(Saved entries)
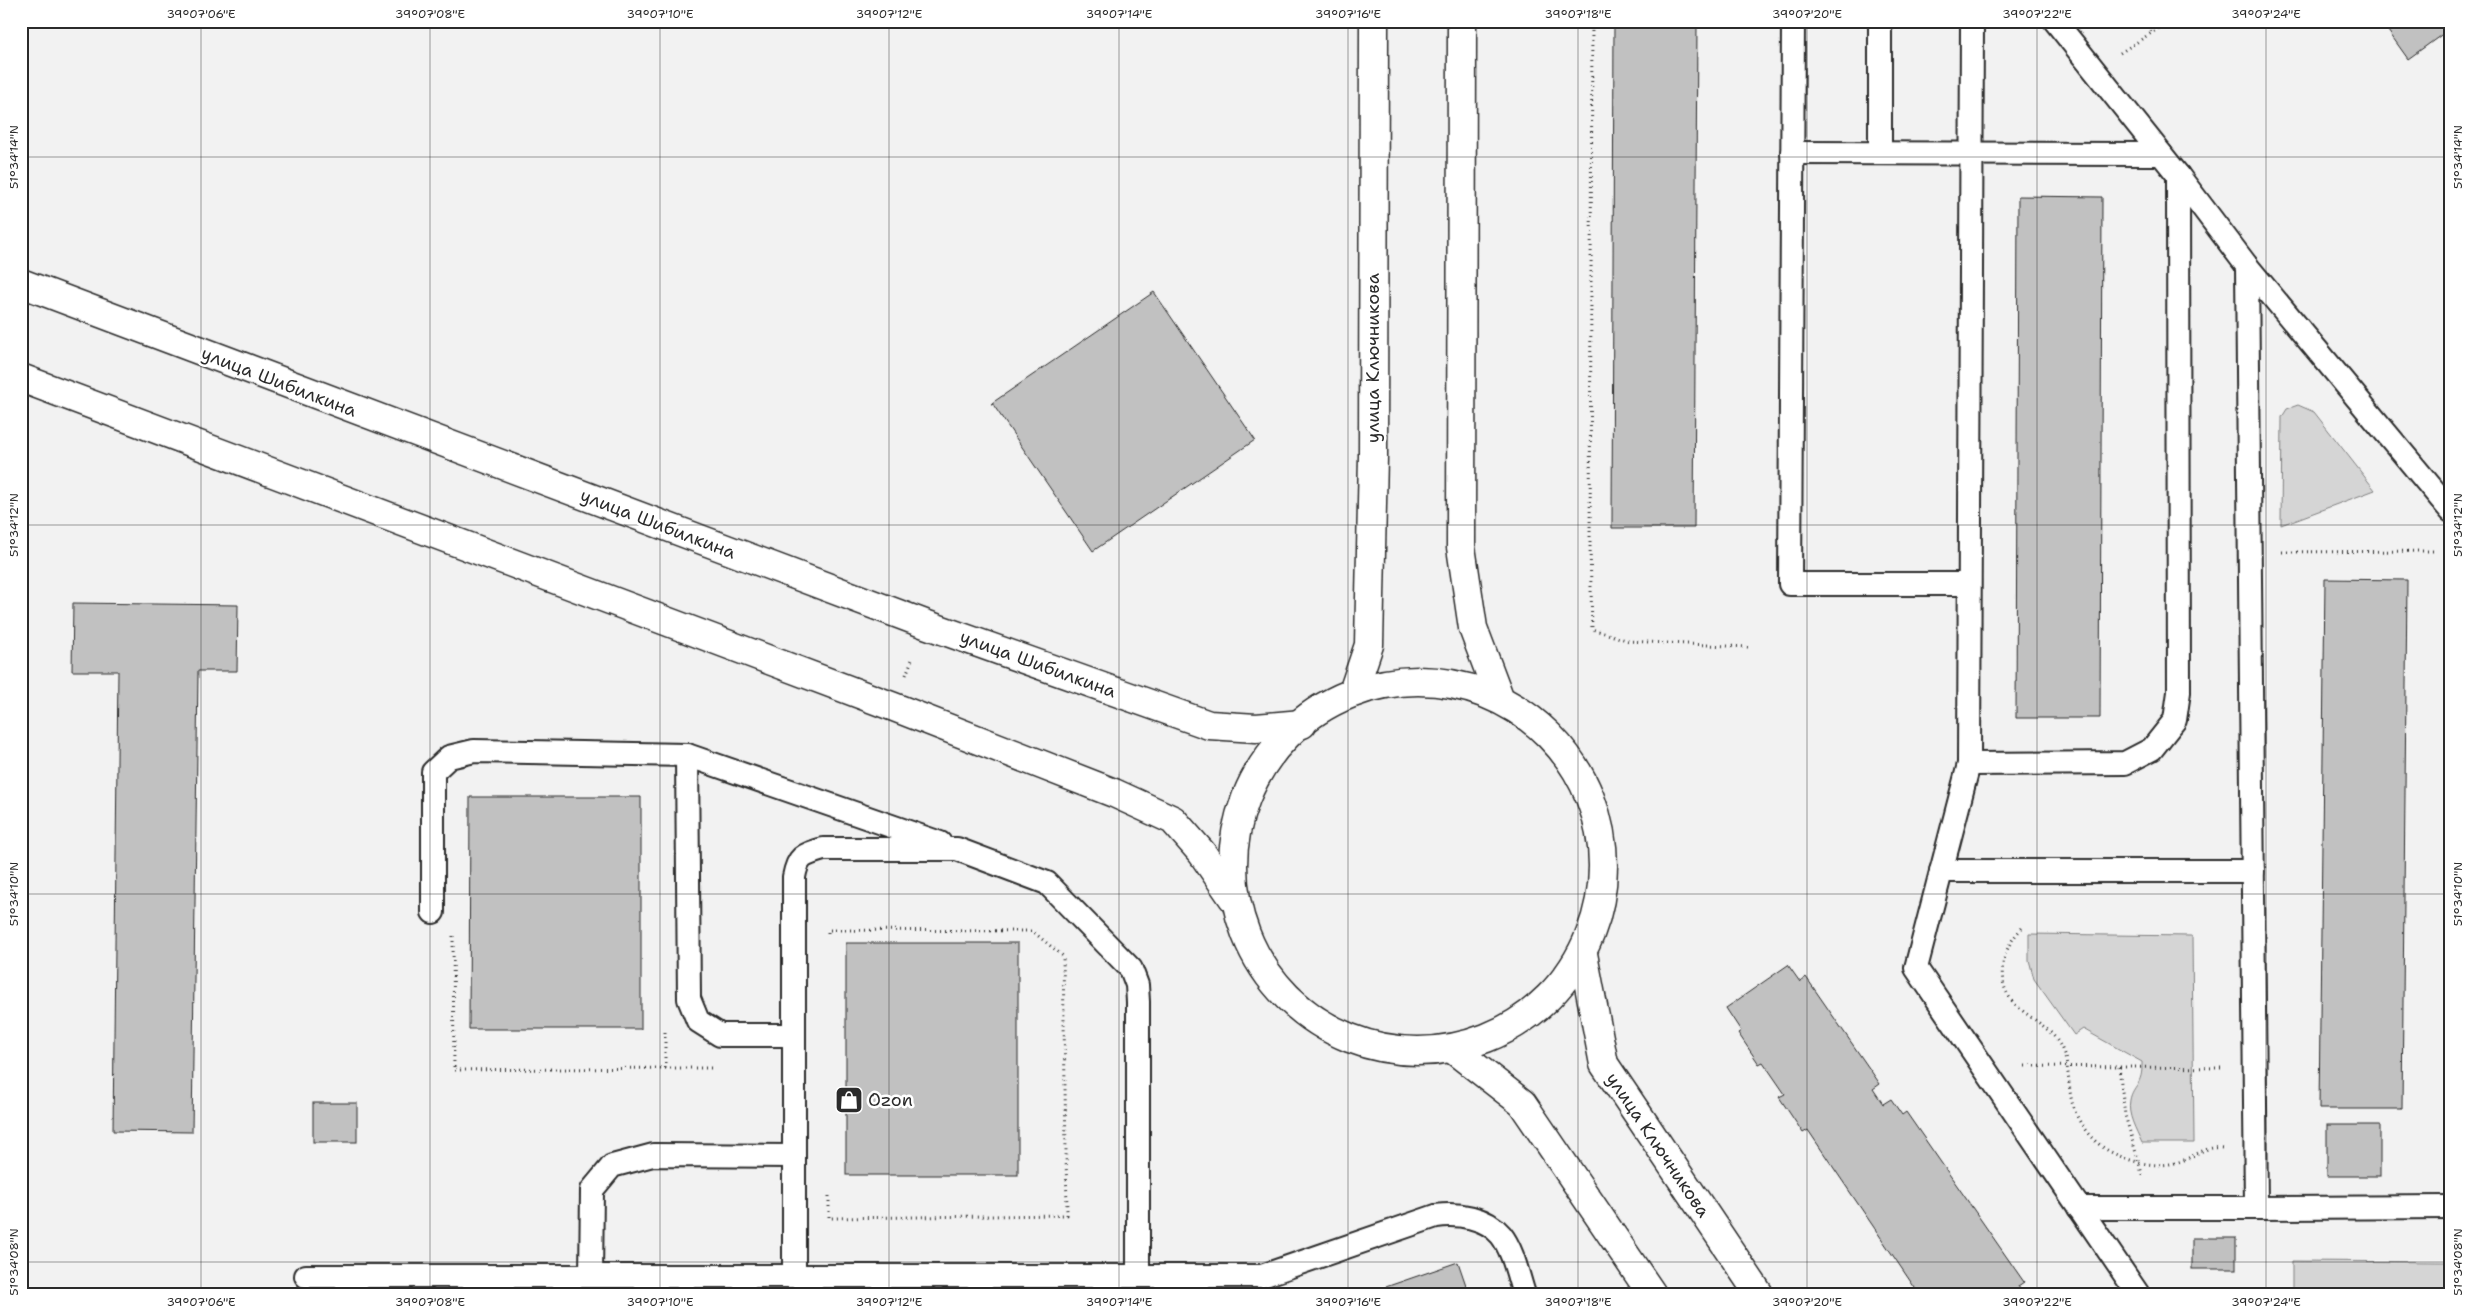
<svg xmlns="http://www.w3.org/2000/svg" width="2472" height="1315" font-family="'Shantell Sans',sans-serif">
  <style>
    .green { fill: #d5d5d5; stroke: #808080 }
    .building { fill: #c1c1c1; stroke: #2b2b2b }
    .lines { fill: none; stroke-linecap: round; stroke-linejoin: round }
    .lane-casing { stroke: #2b2b2b; stroke-width: 26 }
    .street-casing { stroke: #2b2b2b; stroke-width: 31 }
    .path { stroke: #2b2b2b; stroke-width: 3; stroke-dasharray: 1 4; stroke-linecap: butt }
    .lane { stroke: #fff; stroke-width: 22 }
    .street { stroke: #fff; stroke-width: 28 }
    .ticks { fill: none; stroke: #2b2b2b; stroke-width: 1; stroke-opacity: 0.45 }
    .labels { text-anchor: middle; dominant-baseline: central; stroke-width: 5; stroke-linejoin: round; paint-order: stroke }
    .street-label { font-size: 18px; fill: #2b2b2b; stroke: #fff }
    .poi-label { font-size: 18px; fill: #2b2b2b; stroke: #fff; text-anchor: start }
    .neatline { fill: none; stroke: #2b2b2b; stroke-width: 2 }
    .ticks-label { font-size: 12px; text-anchor: middle; fill: #2b2b2b }
  </style>
  <rect width="100%" height="100%" fill="#f2f2f2"/>
  <filter id="ink" filterUnits="userSpaceOnUse"><feTurbulence type="fractalNoise" baseFrequency=".02" numOctaves="2"/><feDisplacementMap in="SourceGraphic" scale="10" xChannelSelector="R" yChannelSelector="G"/><feConvolveMatrix kernelMatrix="1 2 1 2 8 2 1 2 1" color-interpolation-filters="sRGB"/></filter>
  <g filter="url(#ink)">
    <!-- green -->
    <g class="green">
      <polygon points="2298,405 2314,412 2375,490 2281,525 2282,417 2287,409"/>
      <path d="M2029 934 2192 936 2194 1143H2142C2136 1129 2127 1115 2130 1100 2133 1084 2143 1086 2142 1062L2083 1029 2074 1035 2034 979 2029 960Z"/>
      <polygon points="2292,1261 2451,1262 2451,1294 2292,1294"/>
    </g>
    <!-- building -->
    <g class="building">
      <polygon points="1614,21 1697,21 1694,528 1612,528"/>
      <polygon points="2381,21 2451,21 2451,28 2408,59"/>
      <polygon points="2018,196 2102,197 2100,718 2016,718"/>
      <polygon points="1154,292 1255,440 1093,551 992,403"/>
      <polygon points="2325,579 2407,580 2402,1109 2319,1109"/>
      <polygon points="73,603 238,605 237,671 198,671 192,1132 113,1131 118,671 72,671"/>
      <polygon points="470,797 641,797 641,1029 469,1029"/>
      <rect x="846" y="943" width="172" height="232"/>
      <polygon points="1788,965 1800,982 1806,977 1880,1084 1873,1089 1883,1104 1891,1099 1902,1115 1906,1112 2024,1282 2018,1286 2023,1294 1919,1294 1808,1130 1803,1133 1779,1097 1785,1094 1763,1062 1759,1064 1738,1033 1741,1031 1726,1008"/>
      <rect x="313" y="1103" width="44" height="39"/>
      <rect x="2327" y="1125" width="53" height="51"/>
      <rect x="2192" y="1238" width="44" height="31"/>
      <polygon points="1458,1262 1469,1294 1367,1294 1377,1290"/>
    </g>
    <g class="lines">
      <defs>
        <g id="lane">
          <polyline points="1793,21 1790,584 1969,584"/>
          <polyline points="1972,21 1969,764 1916,968 2138,1294"/>
          <polyline points="2055,21 2178,175 2247,266 2451,511"/>
          <polyline points="1792,153 2161,154"/>
          <polyline points="1880,153 1880,21"/>
          <polyline points="2247,266 2256,1208 2451,1207"/>
          <polyline points="687,755 689,999 698,1021 720,1035 794,1035"/>
          <polyline points="1969,764 2125,763 2152,749 2175,720 2179,692 2178,175"/>
          <polyline points="1941,871 2253,871"/>
          <polyline points="433,912 433,772 449,757 474,751 687,755 940,843"/>
          <polyline points="2079,1208 2256,1208"/>
          <path d="M306 1276H1262L1436 1216C1458 1213 1486 1217 1501 1235 1513 1250 1518 1276 1524 1294"/>
          <polyline points="591,1276 592,1190 612,1166 653,1155 794,1156"/>
          <path d="M794 1276V877C798 856 803 855 823 849H957L1047 883 1131 969 1137 985 1138 1002V1276"/>
        </g>
        <g id="street">
          <polyline points="1462,21 1461,547 1473,628 1498,694"/>
          <polyline points="21,283 925,624 1209,725 1256,728 1302,724"/>
          <polyline points="21,378 894,707 1114,793 1173,820 1202,853 1233,898"/>
          <circle cx="1418" cy="866" r="185"/>
          <polyline points="1353,692 1369,645 1373,456 1374,21"/>
          <polyline points="1583,954 1604,1064 1759,1294"/>
          <polyline points="1454,1050 1522,1103 1652,1294"/>
        </g>
      </defs>
      <!-- lane casing -->
      <use href="#lane" class="lane-casing"/>
      <!-- street casing -->
      <use href="#street" class="street-casing"/>
      <!-- path -->
      <g class="path">
        <polyline points="1592,21 1590,546 1592,629 1629,641 1749,647"/>
        <polyline points="2147,21 2152,33"/>
        <polyline points="2120,53 2170,21"/>
        <polyline points="2282,552 2434,551"/>
        <polyline points="906,675 913,657"/>
        <path d="M2022 928C2001 949 1993 984 2017 1006 2032 1020 2051 1027 2061 1047 2068 1061 2068 1076 2070 1091 2073 1117 2088 1140 2111 1152 2133 1163 2160 1170 2184 1160 2198 1154 2206 1146 2223 1148"/>
        <polyline points="828,933 828,930 1032,931 1063,956 1067,1215 829,1218 829,1195"/>
        <polyline points="453,936 454,1070 665,1068 665,1028"/>
        <polyline points="2025,1066 2223,1068"/>
        <polyline points="2119,1067 2125,1115 2143,1177"/>
        <polyline points="665,1068 712,1068"/>
      </g>
      <!-- lane -->
      <use href="#lane" class="lane"/>
      <!-- street -->
      <use href="#street" class="street"/>
    </g>
  </g>
  <!-- ticks -->
  <path class="ticks" d="M201 21V1294M430 21V1294M660 21V1294M889 21V1294M1119 21V1294M1348 21V1294M1578 21V1294M1807 21V1294M2037 21V1294M2266 21V1294M21 157H2451M21 525H2451M21 894H2451M21 1262H2451"/>
  <!-- icons -->
  <defs>
    <symbol id="shop-square" viewBox="-11 -11 22 22"><rect x="-9" y="-9" width="18" height="18" rx="4" fill="#2b2b2b" stroke="#fff"/><path d="M-5-2.5h2.3a2.7 3.5 0 0 1 5.4 0H5L5.5 6h-11ZM-1.5-2.5h3a1.5 2.3 0 0 0-3 0Z" fill="#fff"/></symbol>
  </defs>
  <g fill-rule="evenodd">
    <use href="#shop-square" x="833" y="1084" width="32" height="32"/>
  </g>
  <g class="labels">
    <!-- street labels -->
    <g class="street-label">
      <text transform="translate(1373 358) rotate(-90)">улица Ключникова</text>
      <text transform="translate(279 382) rotate(21)">улица Шибилкина</text>
      <text transform="translate(658 524) rotate(21)">улица Шибилкина</text>
      <text transform="translate(1038 664) rotate(20)">улица Шибилкина</text>
      <text transform="translate(1658 1145) rotate(56)">улица Ключникова</text>
    </g>
    <!-- poi labels -->
    <g class="poi-label">
      <text x="868" y="1100">Ozon</text>
    </g>
  </g>
  <!-- margin -->
  <rect width="2472" height="1315" fill="none" stroke="#fff" stroke-width="55"/>
  <rect x="28" y="28" width="2416" height="1260" class="neatline"/>
  <g class="ticks-label">
    <text x="201" y="18">39°07'06"E</text>
    <text x="430" y="18">39°07'08"E</text>
    <text x="660" y="18">39°07'10"E</text>
    <text x="889" y="18">39°07'12"E</text>
    <text x="1119" y="18">39°07'14"E</text>
    <text x="1348" y="18">39°07'16"E</text>
    <text x="1578" y="18">39°07'18"E</text>
    <text x="1807" y="18">39°07'20"E</text>
    <text x="2037" y="18">39°07'22"E</text>
    <text x="2266" y="18">39°07'24"E</text>
    <text transform="translate(14 157) rotate(-90)" y="4">51°34'14"N</text>
    <text transform="translate(2458 157) rotate(-90)" y="4">51°34'14"N</text>
    <text transform="translate(14 525) rotate(-90)" y="4">51°34'12"N</text>
    <text transform="translate(2458 525) rotate(-90)" y="4">51°34'12"N</text>
    <text transform="translate(14 894) rotate(-90)" y="4">51°34'10"N</text>
    <text transform="translate(2458 894) rotate(-90)" y="4">51°34'10"N</text>
    <text transform="translate(14 1262) rotate(-90)" y="4">51°34'08"N</text>
    <text transform="translate(2458 1262) rotate(-90)" y="4">51°34'08"N</text>
    <text x="201" y="1306">39°07'06"E</text>
    <text x="430" y="1306">39°07'08"E</text>
    <text x="660" y="1306">39°07'10"E</text>
    <text x="889" y="1306">39°07'12"E</text>
    <text x="1119" y="1306">39°07'14"E</text>
    <text x="1348" y="1306">39°07'16"E</text>
    <text x="1578" y="1306">39°07'18"E</text>
    <text x="1807" y="1306">39°07'20"E</text>
    <text x="2037" y="1306">39°07'22"E</text>
    <text x="2266" y="1306">39°07'24"E</text>
  </g>
</svg>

§ **WHAT THE EXERCISE ASKS**: From the records above, pull every line that has the string "Шибилкина" and copy it.

§ **EXERCISE ANSWER**:
      <text transform="translate(279 382) rotate(21)">улица Шибилкина</text>
      <text transform="translate(658 524) rotate(21)">улица Шибилкина</text>
      <text transform="translate(1038 664) rotate(20)">улица Шибилкина</text>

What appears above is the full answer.